The Energy Minister of Pakistan announced a major policy change: new gas connections would no longer be approved, citing reasons such as impracticality and economic feasibility.
The Caretaker Energy Minister of Pakistan has announced a major policy change: new gas connections would no longer be approved, citing reasons such as impracticality and economic feasibility. This declaration, issued in Islamabad, marks a sea change in the nation’s energy environment.
Energy Minister emphasized that within the next one to two years, domestic gas connections will transition to Liquefied Petroleum Gas (LPG), marking a departure from conventional natural gas supply for households. He clarified that henceforth, gas will be exclusively directed towards power plants, aligning with international practices.
One of the pivotal assertions made by the caretaker minister was that the surge in gas prices will not escalate the existing circular debt within the sector. This strategic move aims to fortify the financial stability of the gas industry. Minister assured that international gas companies will remain invested in the country, buoyed by this initiative, which is poised to augment gas production.

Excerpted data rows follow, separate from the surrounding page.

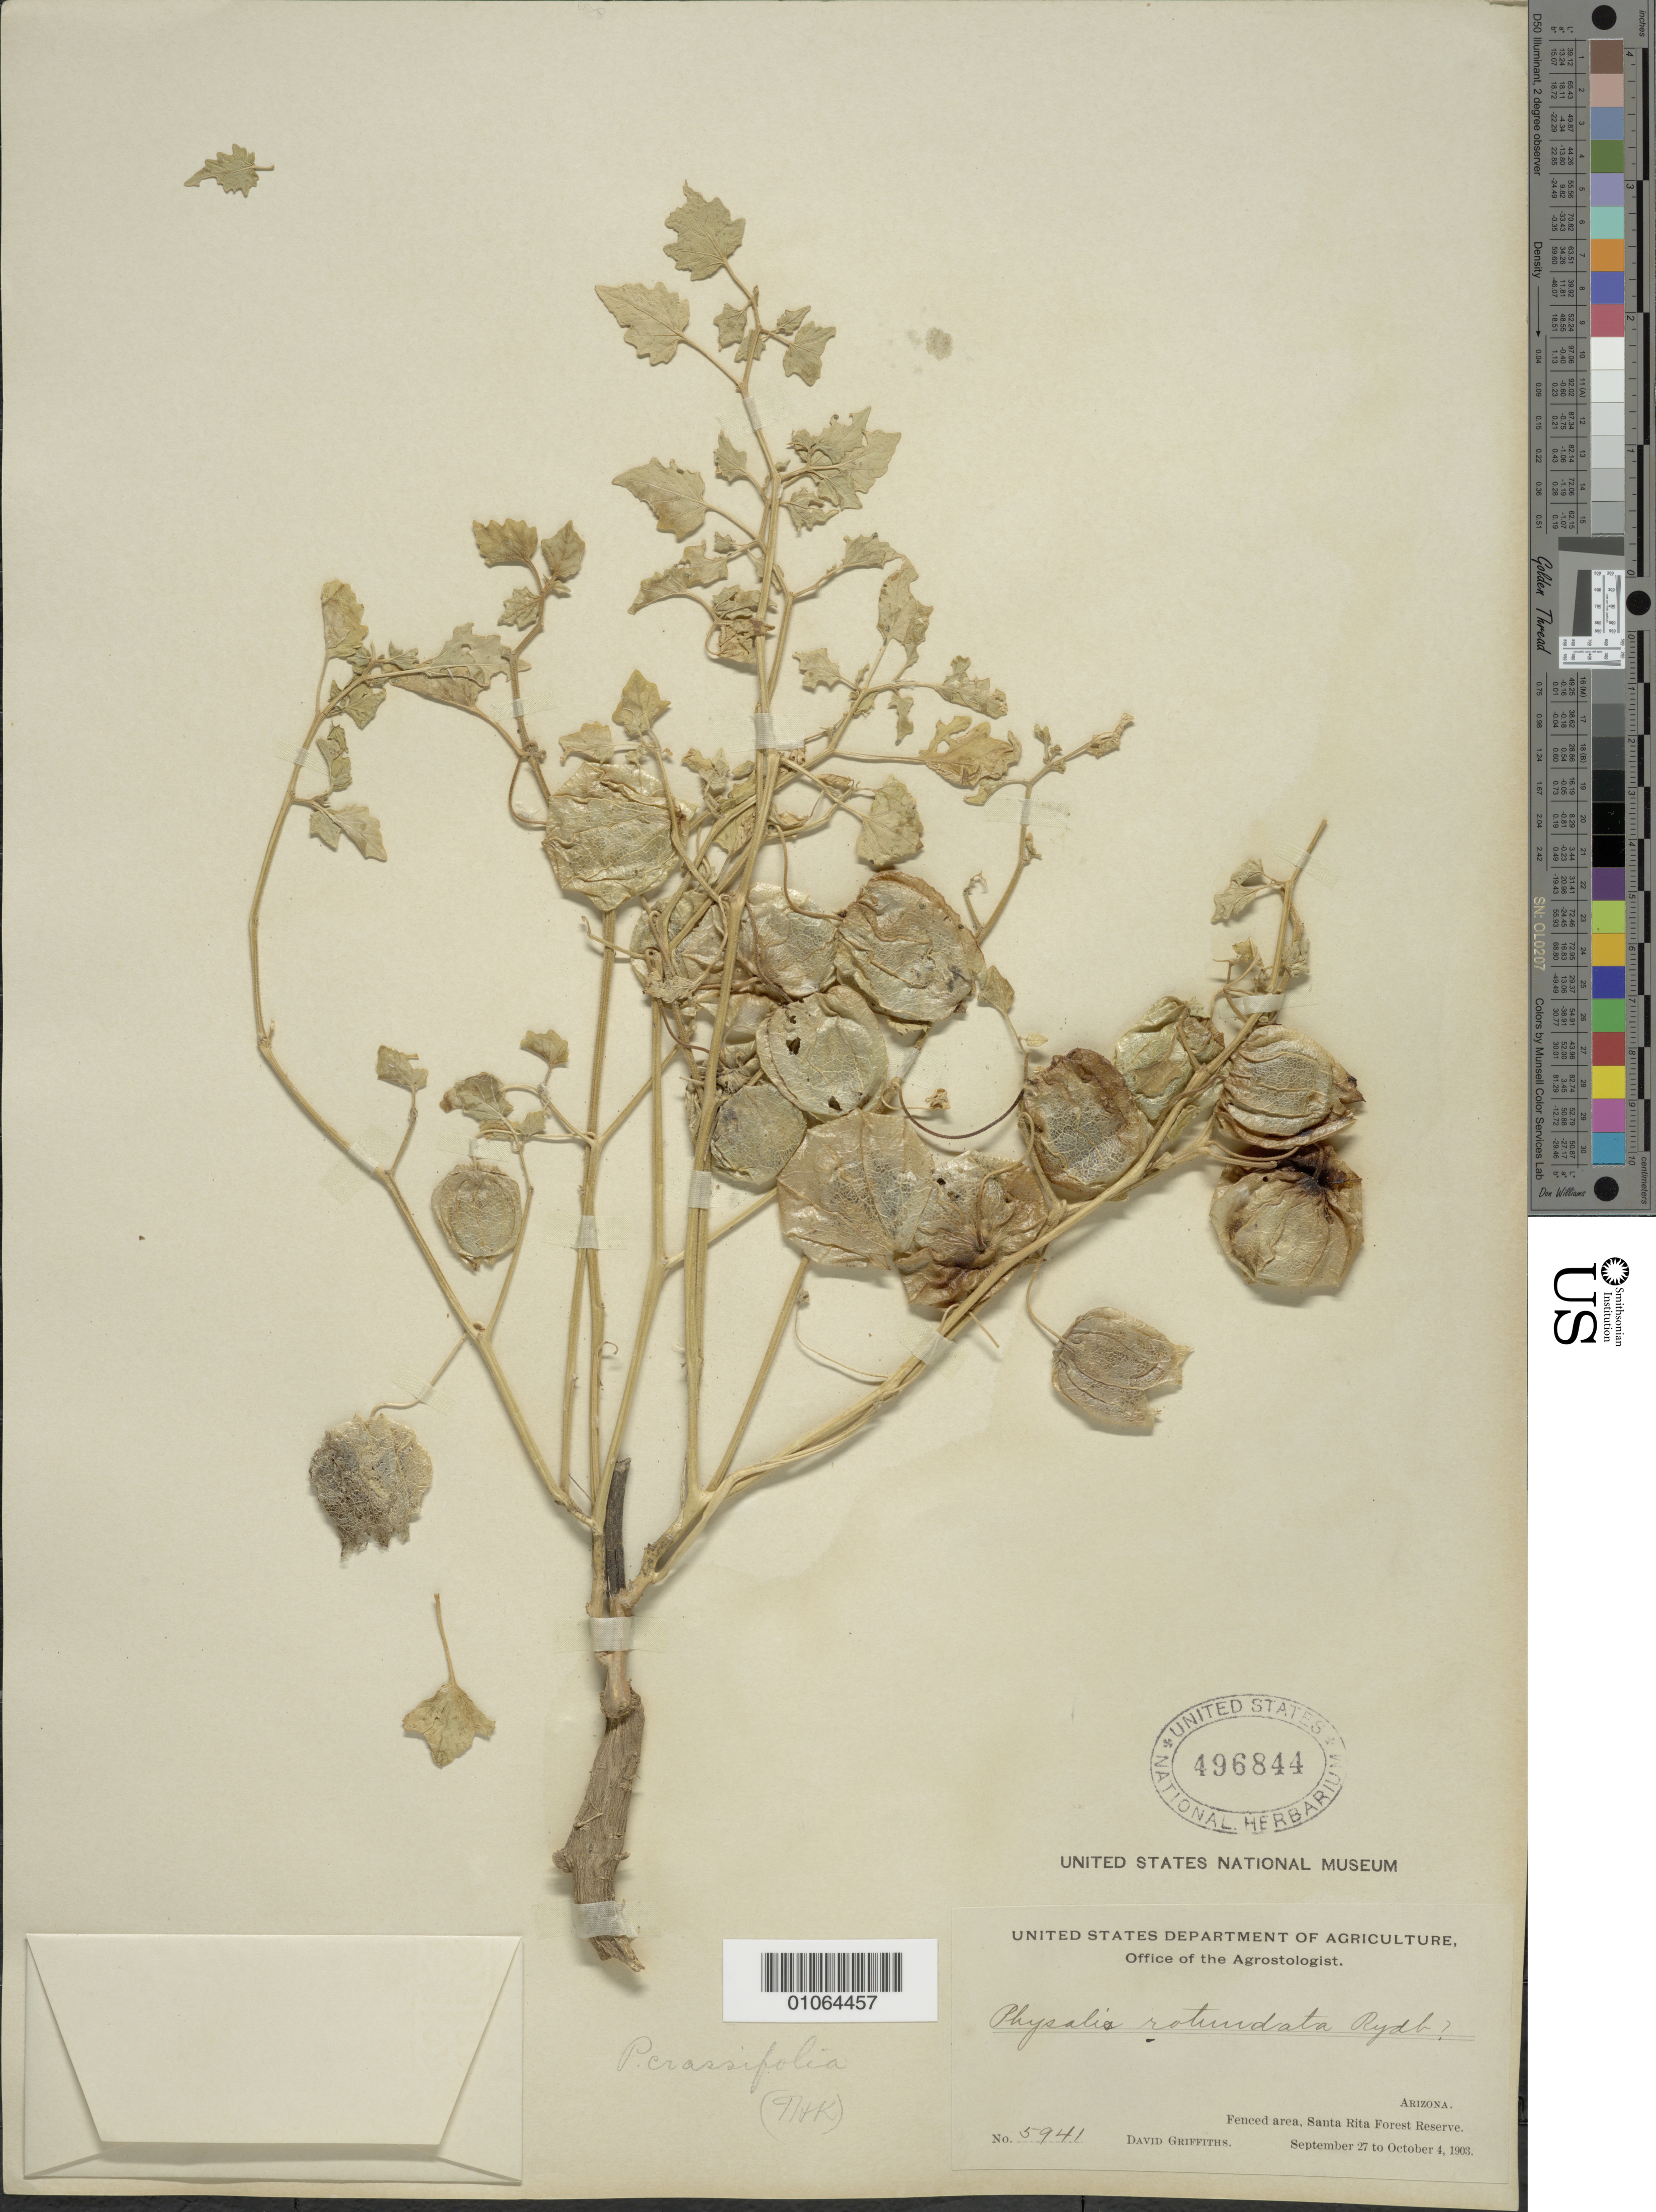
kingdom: Plantae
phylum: Tracheophyta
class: Magnoliopsida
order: Solanales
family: Solanaceae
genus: Physalis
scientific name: Physalis crassifolia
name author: Benth.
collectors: D. Griffiths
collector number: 5941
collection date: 1903-09-27/1903-10-04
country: United States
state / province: Arizona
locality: Fenced area, Santa Rita Forest Reserve.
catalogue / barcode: US 496844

To shield the agricultural sector, the gas price for the fertilizer industry has been left unaltered, preventing an undue burden on farmers. Moreover, the energy minister affirmed that industrial gas prices will be on par with those of neighboring countries, fostering a competitive environment conducive to industrial growth.
Minister underscored the imperative to rectify the prevailing circular debt, which stands at a staggering 4,500 billion rupees. Through this bold policy shift, the government endeavors to recalibrate the economic dynamics of the gas sector, ensuring its sustainability and long-term viability.
In a bid to alleviate the impact on lower-income segments, the energy minister revealed that measures have been instituted to shield them from the brunt of gas price hikes. Notably, a 57 percent increase in tariffs has been levied on domestic consumers, with this demographic accounting for 31 percent of total gas usage.
Crucially, the tariff for the highest gas consumers has been adjusted to align with LPG rates, promoting fairness and equity within the system. This move is poised to instill a sense of parity and balance among consumers, regardless of their usage patterns.
As Pakistan steers towards a future reliant on LPG for domestic consumption, this paradigm shift in energy policy marks a decisive step towards a more sustainable and economically sound gas sector. With an eye on global best practices, the government’s move is anticipated to pave the way for enhanced gas production and a more competitive industrial landscape in the country.